En deuxième lieu, aux termes de l’article 8 de la convention européenne de sauvegarde des droits de l'Homme et des libertés fondamentales : « 1. Toute personne a droit au respect de sa vie privée et familiale, de son domicile et de sa correspondance. / 2. Il ne peut y avoir ingérence d'une autorité publique dans l'exercice de ce droit que pour autant que cette ingérence est prévue par la loi et qu'elle constitue une mesure qui, dans une société démocratique, est nécessaire à la sécurité nationale, à la sûreté publique, au bien-être économique du pays, à la défense de l'ordre et à la prévention des infractions pénales, à la protection de la santé ou de la morale, ou à la protection des droits et libertés d'autrui. ».
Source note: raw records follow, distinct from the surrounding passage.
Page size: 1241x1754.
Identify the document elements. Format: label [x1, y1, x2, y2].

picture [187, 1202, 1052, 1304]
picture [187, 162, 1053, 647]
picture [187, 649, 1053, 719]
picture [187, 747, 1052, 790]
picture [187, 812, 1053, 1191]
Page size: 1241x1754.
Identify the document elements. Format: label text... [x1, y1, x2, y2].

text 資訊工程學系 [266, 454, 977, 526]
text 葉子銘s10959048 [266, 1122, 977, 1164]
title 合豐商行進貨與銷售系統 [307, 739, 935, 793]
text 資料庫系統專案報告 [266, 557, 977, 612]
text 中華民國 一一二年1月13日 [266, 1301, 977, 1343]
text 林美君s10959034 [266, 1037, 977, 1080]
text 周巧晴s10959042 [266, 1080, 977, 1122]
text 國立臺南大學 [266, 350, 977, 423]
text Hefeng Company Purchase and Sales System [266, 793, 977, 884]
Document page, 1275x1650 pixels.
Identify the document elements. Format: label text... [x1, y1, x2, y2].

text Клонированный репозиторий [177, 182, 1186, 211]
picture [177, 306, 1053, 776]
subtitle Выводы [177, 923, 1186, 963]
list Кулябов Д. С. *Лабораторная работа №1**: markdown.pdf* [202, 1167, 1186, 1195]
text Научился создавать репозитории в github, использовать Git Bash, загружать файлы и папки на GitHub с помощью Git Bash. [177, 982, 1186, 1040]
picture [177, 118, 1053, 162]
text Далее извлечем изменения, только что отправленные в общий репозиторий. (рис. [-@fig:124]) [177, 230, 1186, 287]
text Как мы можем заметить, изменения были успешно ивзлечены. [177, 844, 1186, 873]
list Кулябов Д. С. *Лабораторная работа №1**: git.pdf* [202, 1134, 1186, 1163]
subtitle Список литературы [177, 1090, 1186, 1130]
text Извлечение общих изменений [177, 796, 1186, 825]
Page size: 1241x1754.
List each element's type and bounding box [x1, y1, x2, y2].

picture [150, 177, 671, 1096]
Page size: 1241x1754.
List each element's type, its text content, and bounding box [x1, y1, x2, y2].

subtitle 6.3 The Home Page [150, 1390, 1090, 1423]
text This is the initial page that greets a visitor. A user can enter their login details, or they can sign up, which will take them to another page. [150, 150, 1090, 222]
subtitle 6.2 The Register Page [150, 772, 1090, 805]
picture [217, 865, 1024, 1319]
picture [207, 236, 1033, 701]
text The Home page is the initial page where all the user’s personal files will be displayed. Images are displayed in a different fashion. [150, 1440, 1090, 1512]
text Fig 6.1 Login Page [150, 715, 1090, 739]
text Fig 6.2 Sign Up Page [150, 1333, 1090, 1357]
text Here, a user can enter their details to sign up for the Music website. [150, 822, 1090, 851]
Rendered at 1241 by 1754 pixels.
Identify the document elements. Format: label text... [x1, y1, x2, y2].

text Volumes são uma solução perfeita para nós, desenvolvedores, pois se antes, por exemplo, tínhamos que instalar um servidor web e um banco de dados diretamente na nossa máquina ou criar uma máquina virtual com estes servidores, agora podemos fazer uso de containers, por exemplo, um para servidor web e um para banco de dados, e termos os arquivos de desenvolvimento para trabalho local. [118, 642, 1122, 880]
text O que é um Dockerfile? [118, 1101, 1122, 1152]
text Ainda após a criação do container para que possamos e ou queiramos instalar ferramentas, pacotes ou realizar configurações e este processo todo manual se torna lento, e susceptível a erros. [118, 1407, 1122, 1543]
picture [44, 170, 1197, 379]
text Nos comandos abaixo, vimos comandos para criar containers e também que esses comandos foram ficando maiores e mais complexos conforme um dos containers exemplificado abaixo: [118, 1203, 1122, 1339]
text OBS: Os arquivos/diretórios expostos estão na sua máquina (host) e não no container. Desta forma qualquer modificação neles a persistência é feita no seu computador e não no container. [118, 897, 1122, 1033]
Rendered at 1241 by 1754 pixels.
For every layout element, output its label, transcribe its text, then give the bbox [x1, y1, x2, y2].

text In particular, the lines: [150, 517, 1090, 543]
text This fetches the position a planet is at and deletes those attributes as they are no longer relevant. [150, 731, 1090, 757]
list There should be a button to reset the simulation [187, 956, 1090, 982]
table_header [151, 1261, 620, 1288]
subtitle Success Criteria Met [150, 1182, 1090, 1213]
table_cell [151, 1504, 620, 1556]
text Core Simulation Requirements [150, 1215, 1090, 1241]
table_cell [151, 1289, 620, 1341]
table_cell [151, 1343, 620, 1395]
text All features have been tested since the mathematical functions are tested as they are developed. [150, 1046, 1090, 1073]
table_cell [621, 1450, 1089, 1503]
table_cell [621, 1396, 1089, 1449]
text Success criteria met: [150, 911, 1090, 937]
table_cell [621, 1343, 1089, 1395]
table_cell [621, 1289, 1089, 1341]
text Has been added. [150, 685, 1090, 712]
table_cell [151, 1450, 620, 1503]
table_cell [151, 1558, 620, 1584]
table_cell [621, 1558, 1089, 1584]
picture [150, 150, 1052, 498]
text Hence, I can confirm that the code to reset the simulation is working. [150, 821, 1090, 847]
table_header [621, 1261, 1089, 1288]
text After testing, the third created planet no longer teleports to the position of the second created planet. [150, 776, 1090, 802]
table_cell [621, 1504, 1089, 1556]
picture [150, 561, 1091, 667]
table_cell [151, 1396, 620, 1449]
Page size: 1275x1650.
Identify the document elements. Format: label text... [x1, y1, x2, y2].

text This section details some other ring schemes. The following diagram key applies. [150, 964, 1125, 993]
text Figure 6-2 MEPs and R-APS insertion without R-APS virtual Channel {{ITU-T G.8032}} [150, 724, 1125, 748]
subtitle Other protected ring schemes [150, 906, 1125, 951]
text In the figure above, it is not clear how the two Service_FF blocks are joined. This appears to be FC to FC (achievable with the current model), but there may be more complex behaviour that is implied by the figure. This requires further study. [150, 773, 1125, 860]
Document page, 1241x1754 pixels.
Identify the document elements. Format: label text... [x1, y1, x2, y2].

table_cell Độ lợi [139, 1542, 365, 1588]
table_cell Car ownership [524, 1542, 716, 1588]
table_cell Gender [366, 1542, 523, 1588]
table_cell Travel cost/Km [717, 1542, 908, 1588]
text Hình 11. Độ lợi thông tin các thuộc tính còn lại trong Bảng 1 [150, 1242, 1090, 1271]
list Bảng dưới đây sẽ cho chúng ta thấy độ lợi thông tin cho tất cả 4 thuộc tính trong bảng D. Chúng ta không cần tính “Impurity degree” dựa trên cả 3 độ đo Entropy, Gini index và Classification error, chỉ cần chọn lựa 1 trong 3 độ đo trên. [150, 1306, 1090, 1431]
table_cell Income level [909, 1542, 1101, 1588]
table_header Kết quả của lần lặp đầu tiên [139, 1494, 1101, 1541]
Si M. A... se prévaut de l’ancienneté de son séjour en France, il n’établit pas sa présence habituelle et continue sur le territoire français depuis 1999 ainsi qu’il l’allègue, alors qu’il ressort par ailleurs des pièces du dossier qu’il est le père d’un enfant résidant au Mali pour lequel il effectue des virements bancaires réguliers. Dans ces conditions et compte tenu de la menace pour l’ordre public que représente la présence de M. A... sur le territoire français, la décision de refus de séjour en litige ne porte pas au droit de ce dernier au respect de sa vie privée et familiale une atteinte disproportionnée au regard des buts en vue desquels elle a été prise. Par suite, cette décision ne méconnaît pas les stipulations de l’article 8 de la convention européenne de sauvegarde des droits de l'Homme et des libertés fondamentales.

En troisième lieu, il résulte de ce qui précède que M. A... n’est pas fondé à se prévaloir, par voie d’exception, de l’illégalité de la décision portant refus de délivrance d’un titre de séjour.

Il résulte de l’ensemble de ce qui précède que la requête de M. A... doit être rejetée, y compris les conclusions à fin d’injonction et celles qui tendent à l’application de l’article L. 761-1 du code de justice administrative.


D E C I D E :

Article 1er : La requête de M. A... est rejetée.

Article 2 : Le présent jugement sera notifié à M. B... A... et au préfet de Seine-et-Marne.

Copie en sera transmise au ministre d’Etat, ministre de l’intérieur.


Délibéré après l'audience du 5 septembre 2025, à laquelle siégeaient :

M. Rémy Combes, président,
Mme Marine Robin, conseillère,
Mme Héloïse Mathon, conseillère,

Rendu public par mise à disposition au greffe le 30 septembre 2025.



La rapporteure,





M. Robin





Le président,





R. CombesLa greffière,





C. Sarton

La République mande et ordonne au préfet de Seine-et-Marne en ce qui le concerne ou à tous commissaires de justice à ce requis en ce qui concerne les voies de droit commun, contre les parties privées, de pourvoir à l'exécution de la présente décision.